Dennoch tut es mir im Herzen weh, ihn so zu sehen. Seine Arbeit als Avatar der Zeit hat einen anderen Menschen aus ihm gemacht. Das ist nicht mehr der fröhliche, herzliche und doch ruhige Junge mit der Liebe zum Tanz, an den ich mich erinnere.
Er ist total ernst und in sich gekehrt und tanzen kann er auch nicht mehr. Er ist ein an den Rollstuhl gefesseltes menschliches Wrack und wenn es nicht Cindy gäbe, die sich offensichtlich liebevoll um ihn kümmert, wer weiß, was aus ihm geworden wäre!
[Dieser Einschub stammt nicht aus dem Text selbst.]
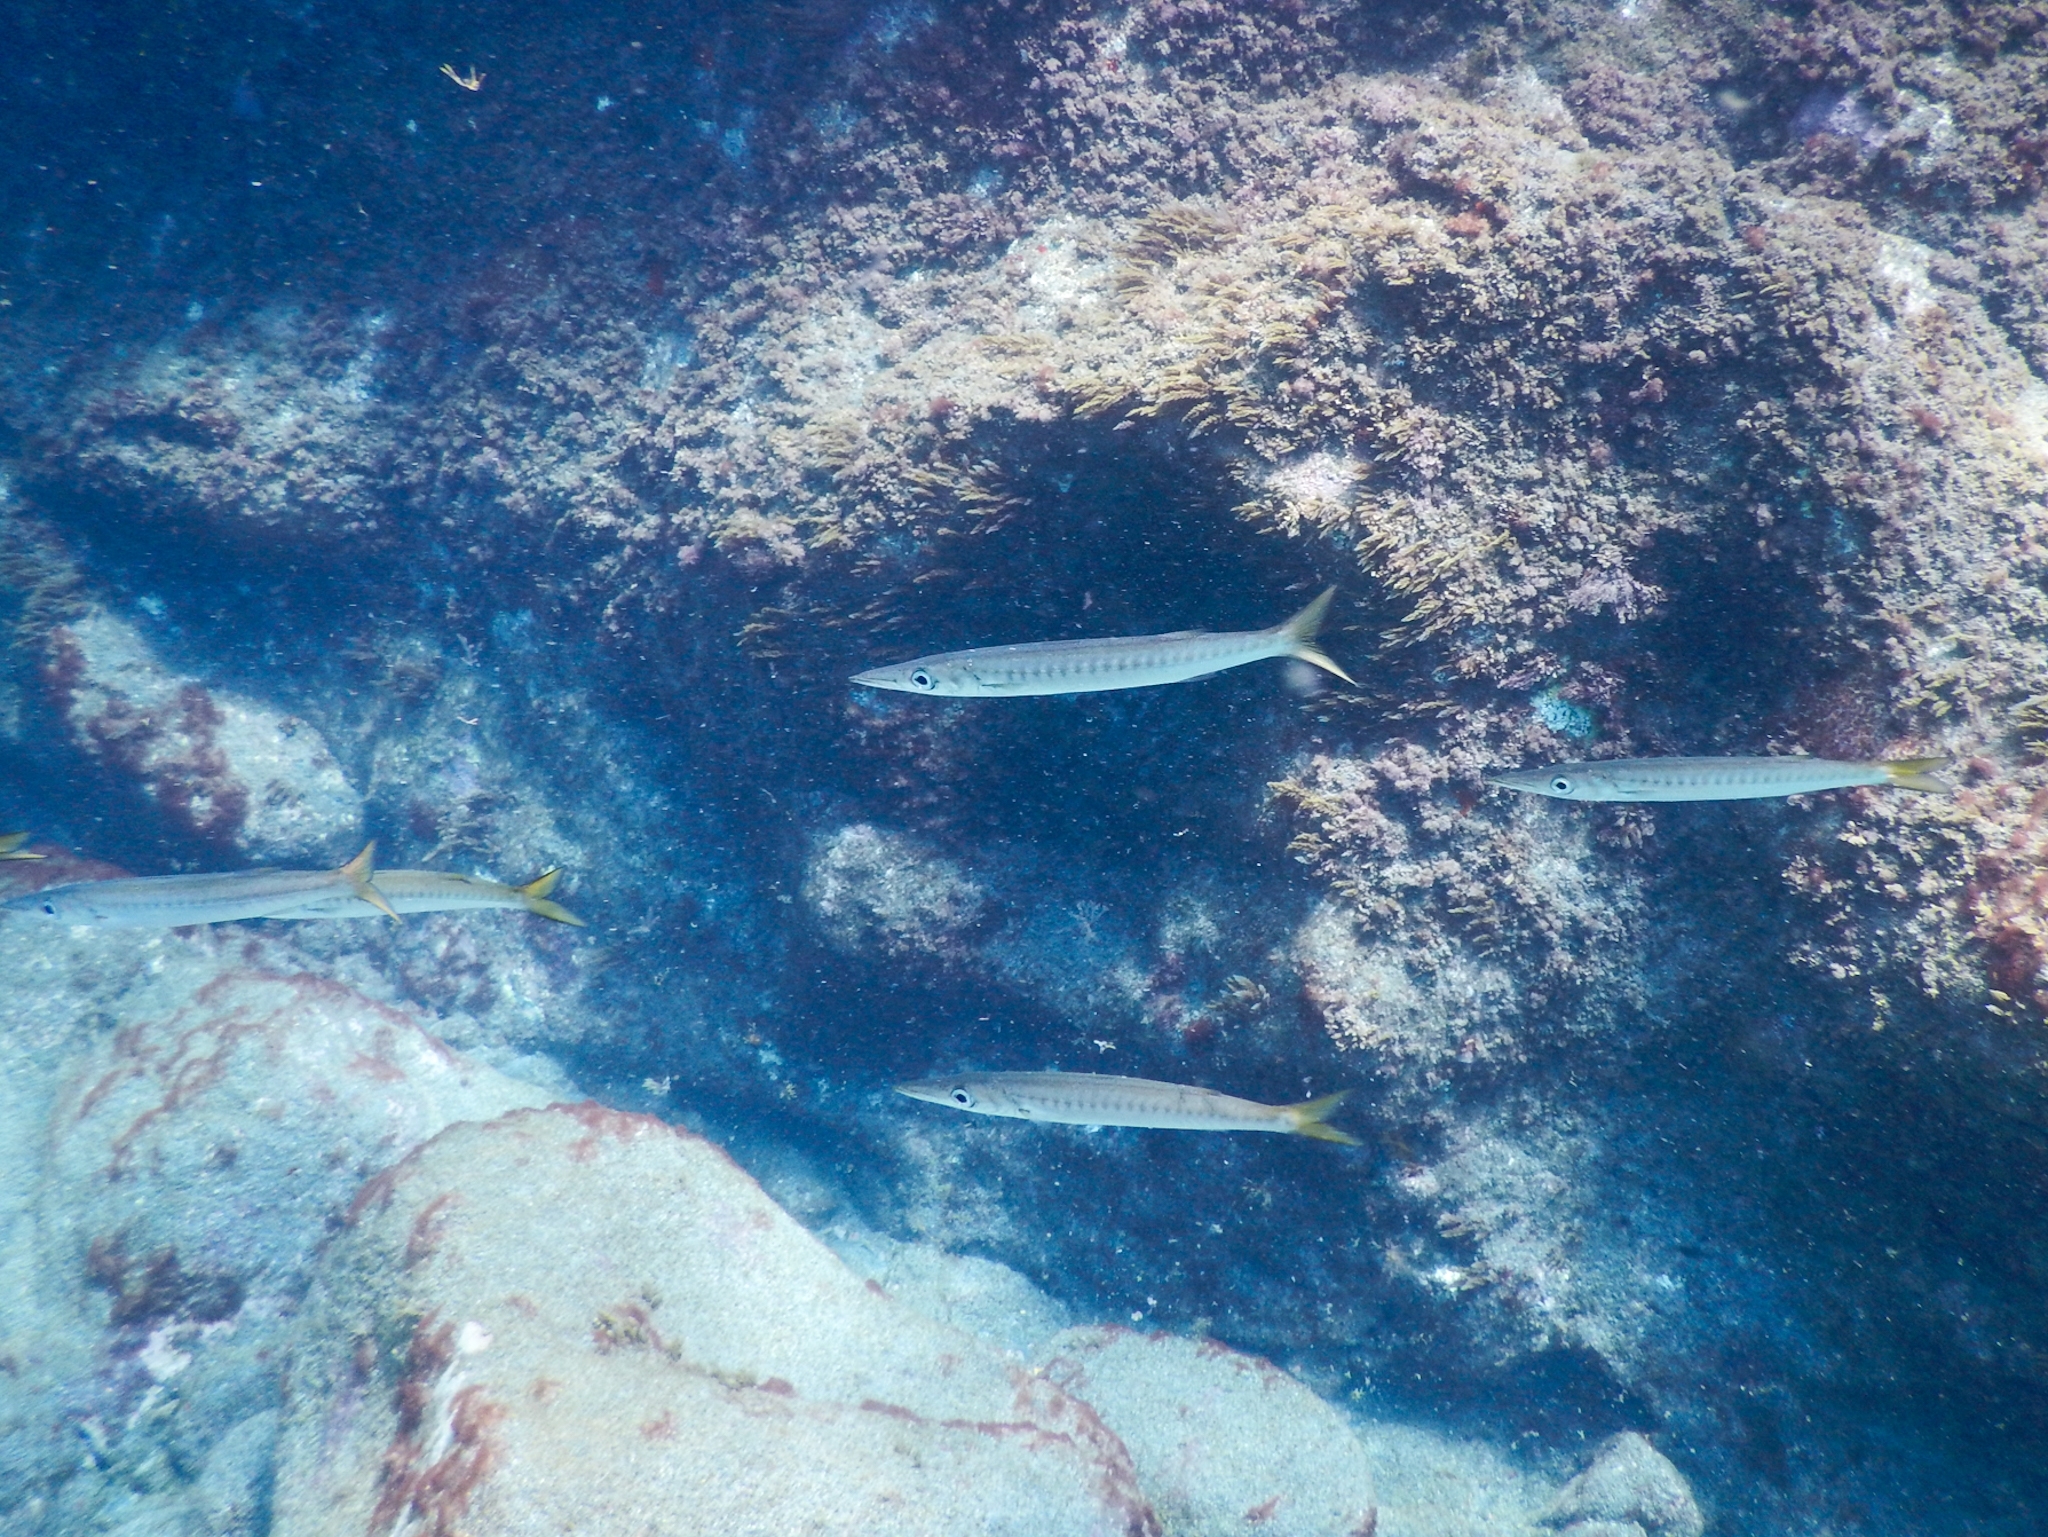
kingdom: Animalia
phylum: Chordata
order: Perciformes
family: Sphyraenidae
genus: Sphyraena
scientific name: Sphyraena viridensis
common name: Yellowmouth barracuda
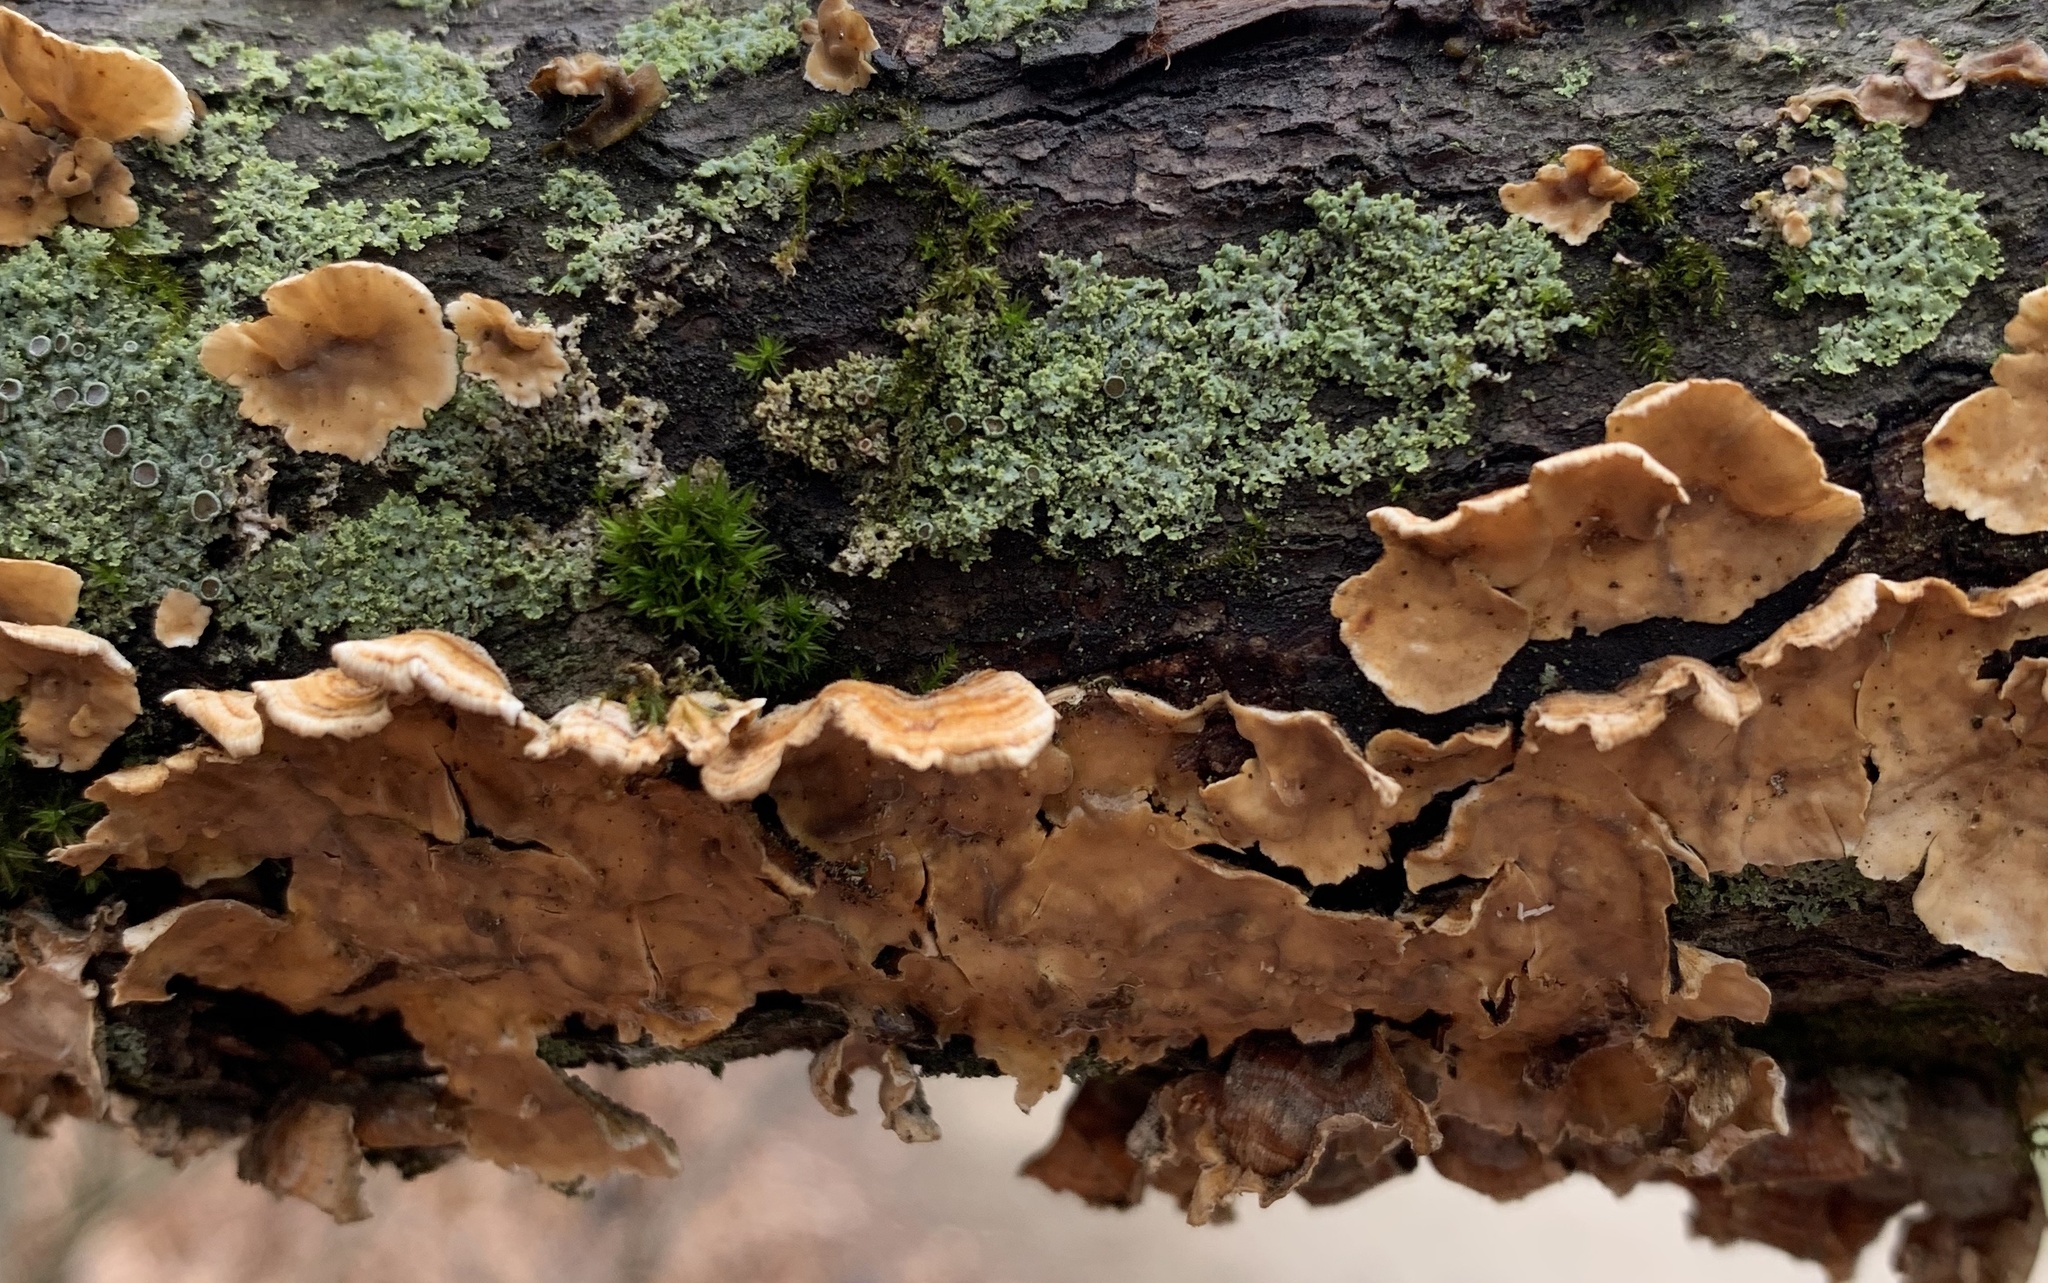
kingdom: Fungi
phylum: Basidiomycota
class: Agaricomycetes
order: Russulales
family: Stereaceae
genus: Stereum
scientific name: Stereum complicatum
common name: Crowded parchment
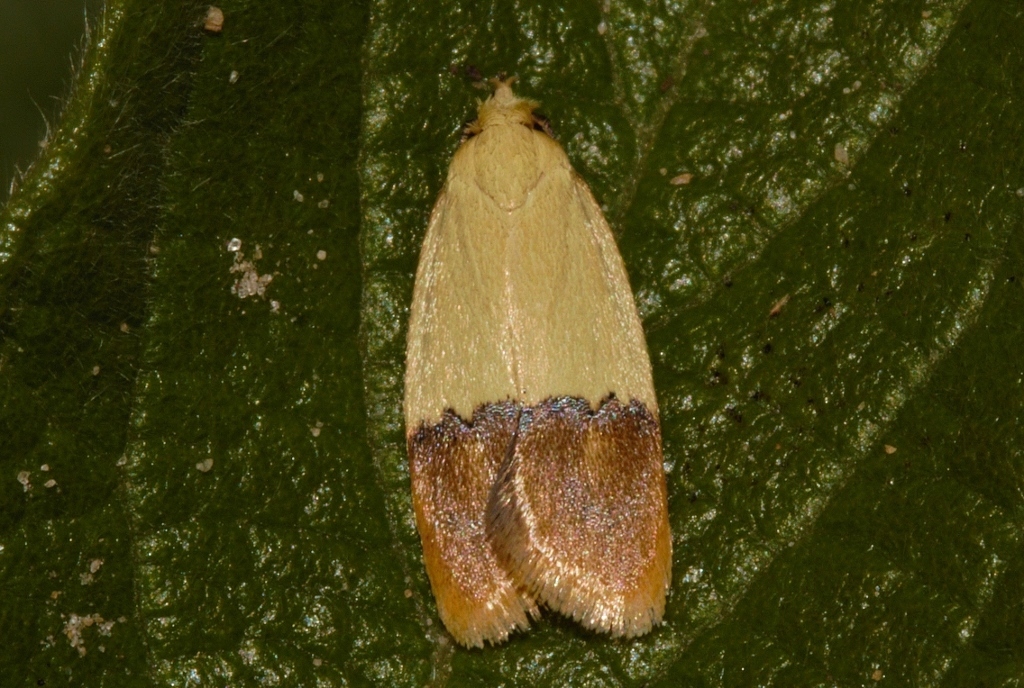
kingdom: Animalia
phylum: Arthropoda
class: Insecta
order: Lepidoptera
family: Peleopodidae
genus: Odites
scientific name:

Der Anblick allein ist für mich schon schockierend, aber ich werde mich wohl oder übel daran gewöhnen müssen. Ich akzeptiere zwar seine Entscheidung und seine Motive dafür… recht müssen sie mir deswegen trotzdem nicht sein! Er hat sich und mich damit um vieles gebracht.
 
Mich rührt es aber von Herzen zu wissen, wie viel er in seiner Seele noch immer für mich empfindet, sich um mich sorgt und für mich da sein will.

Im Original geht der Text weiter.